I wonder how schools would react if pupils starting reporting to school with unwashed utensils given to them by their parents so they can wash them from school as part of their “schoolwork”. It would be bizarre, wouldn’t it? And yet somehow schools today have been allowed to send children back home with class work as “homework”.

What happened to doing the right thing, at the right time, in the right place? Yes, schools have an obligation to train children academically, but academic work is only a small part of what makes person’s life resourceful. In fact, any society is better off with an illiterate but well-groomed person than with an educated but not groomed person.

Schools should revert to doing things the way they were when people like me were still in school. I do not recall ever going back home with schoolwork (called “homework”). All school related engagements—including ample play time—were done and completed at school giving us room to also be groomed in the other ways of this life while at home. From primary through university, schools take up an individual’s most productive time of the day; schools should make the most of that time and not have school activities spill overs.

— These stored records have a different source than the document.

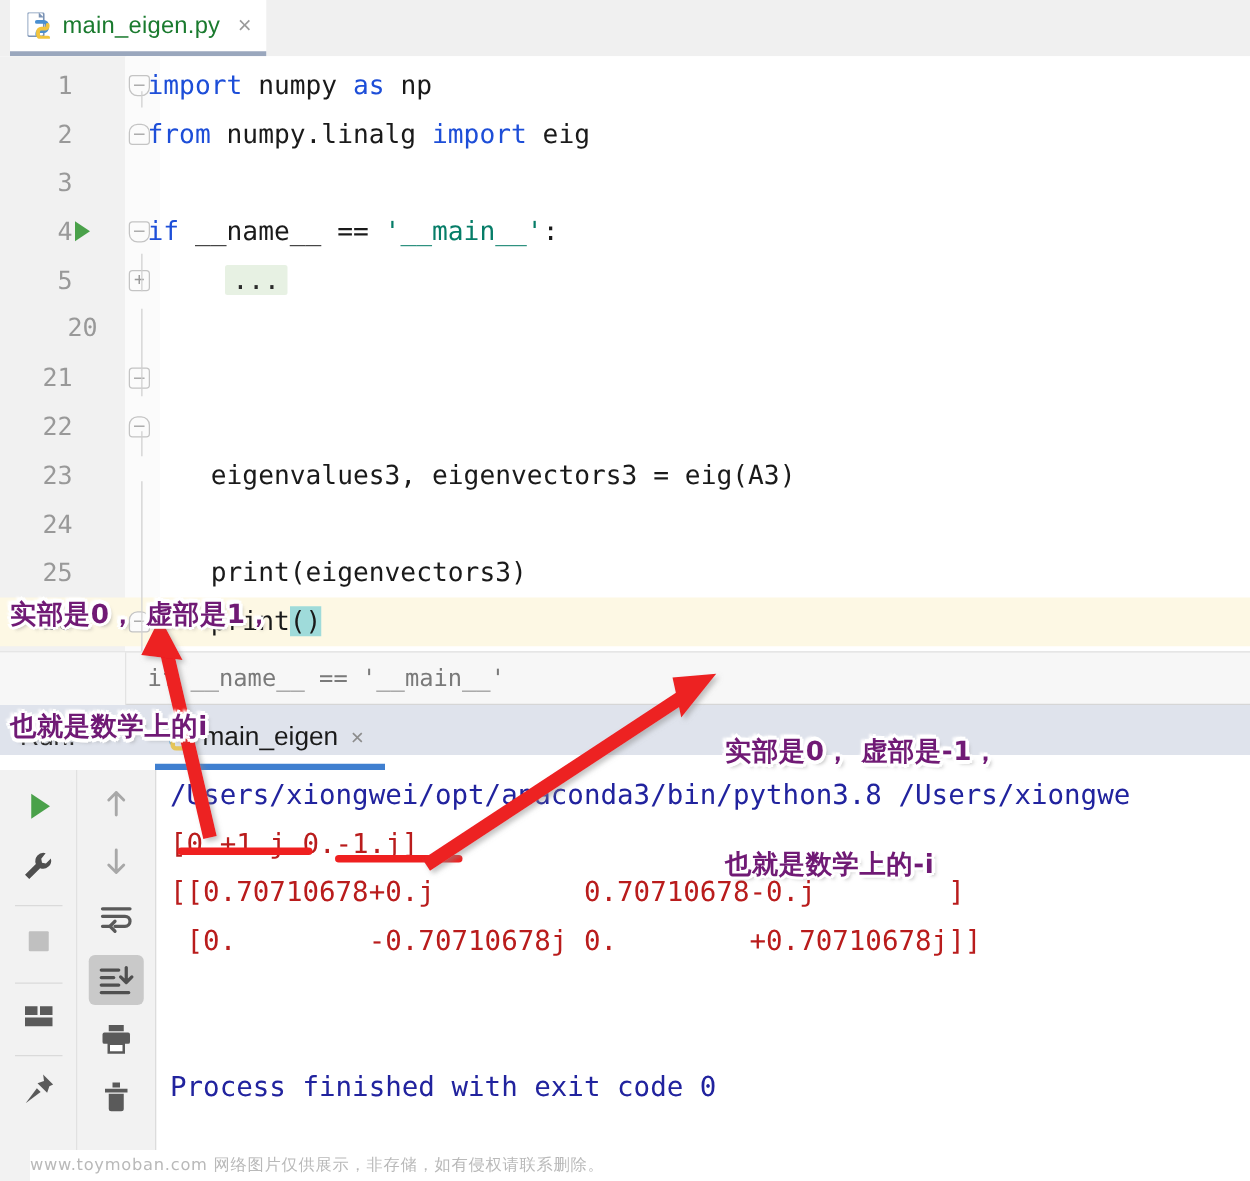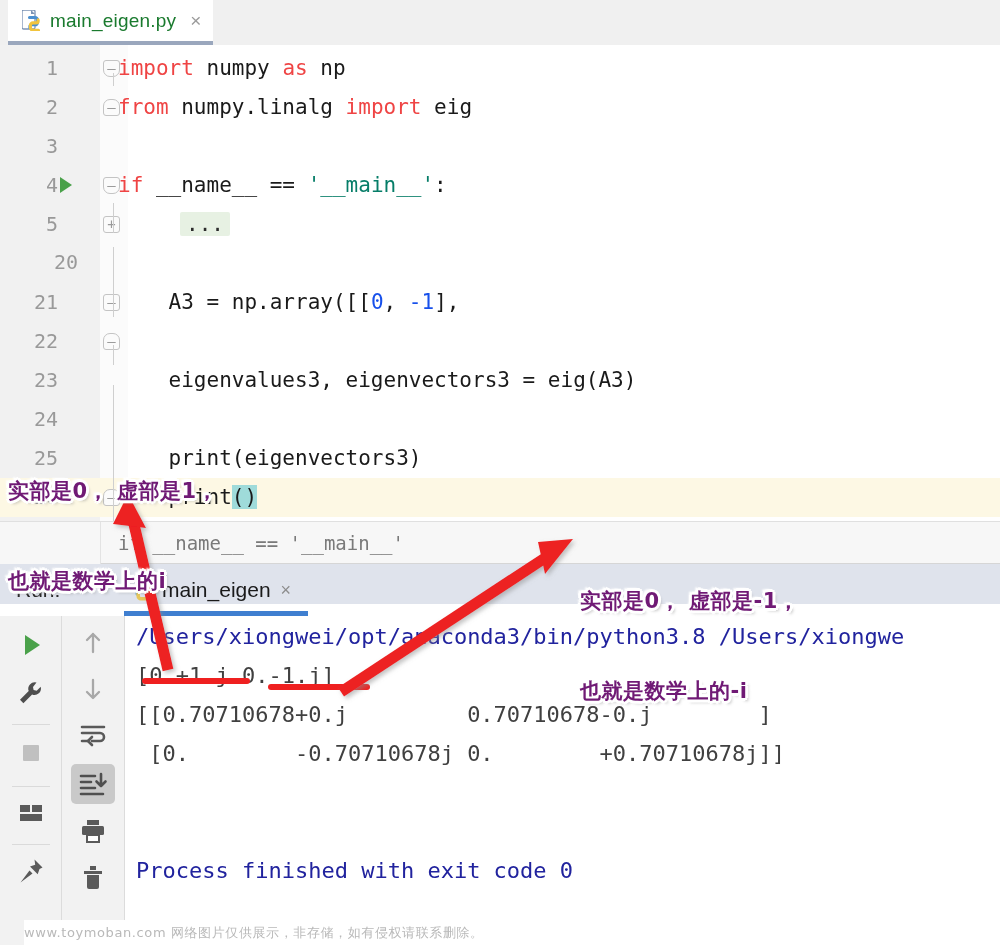"import" .kw { color: #ef4444 -> #1d4ed8 }
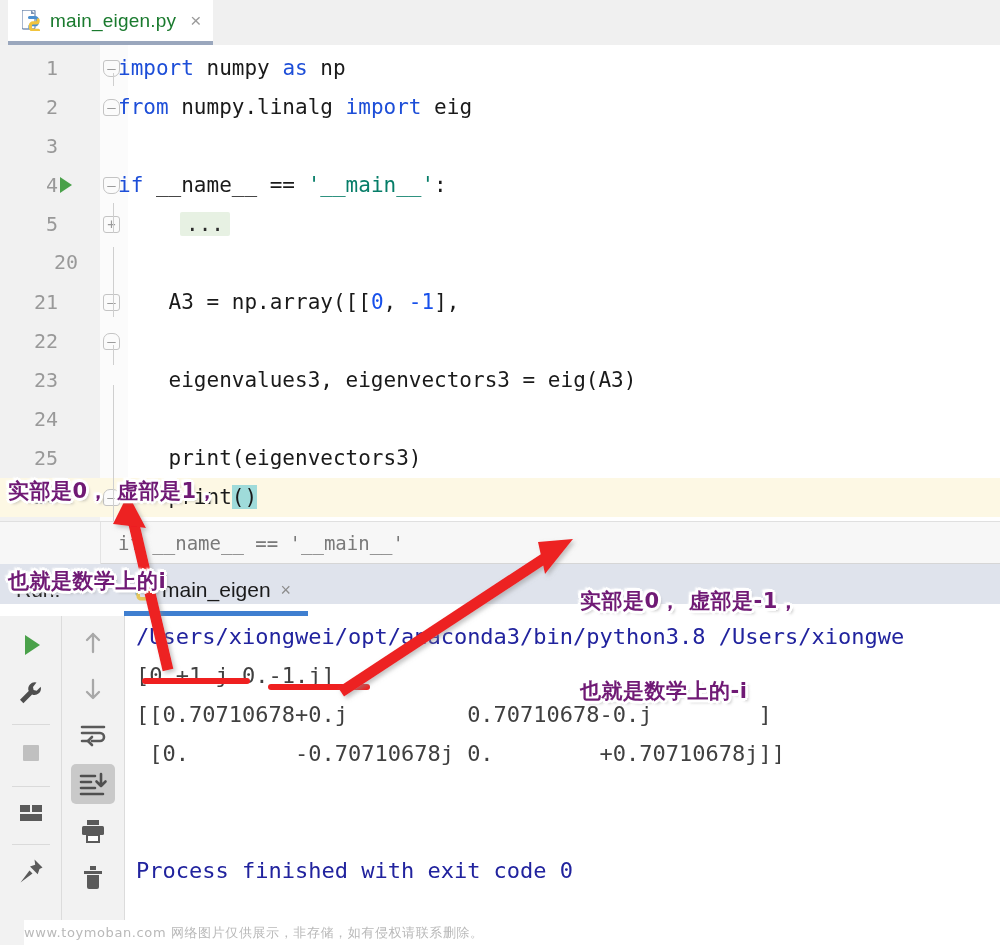"A3 = np.array([[0, -1]," span.code { html: <span><span> A3 = np.array([[</span><span>0</span><span>, </span><span>-1</span><span>],</span></span> -> none }
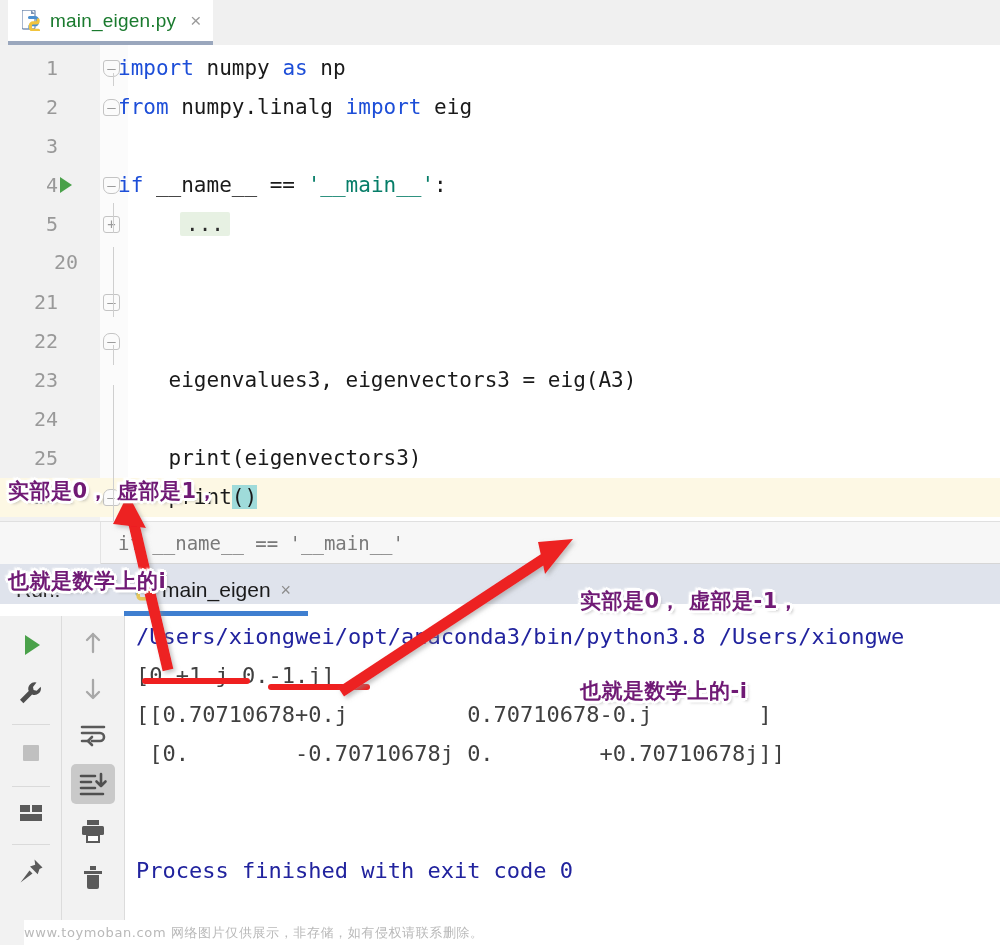"[0.+1.j 0.-1.j]" .c-plain { color: #404040 -> #b91c1c }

I, however, also know that many parents today are too lazy to groom their [own] children. They literally dump them at school and run off to chase after money or whatever they consider more important. Schools may therefore still have a big role to play in ensuring holistic training of children for the future.

Schools can retain their “homework” concept but make it about work at home as a way to ensure that their pupils are getting all round training. Homework can cover things like leading prayers at home, cleaning utensils, washing clothes, community service (bulungi bwansi), saying kind words, making the bed, helping mummy/daddy, etc. Parents can then be tasked with monitoring how the pupils engage in these activities and then send a report back to school on the same for the child’s development evaluation. Schools shouldn’t be supervising parents’ grooming of their children but what can we do? It’s lemons we have, let’s make lemonade.

Schools should be monitored so they keep within their time boundaries while the schools monitor the parents to ensure that they are making the most of the time they have with their children. It is very important that parents groom their children in non-academic matters because scenarios in real-life where one has to apply caught knowledge (common sense) out number, by far, those where one’s class knowledge is needed.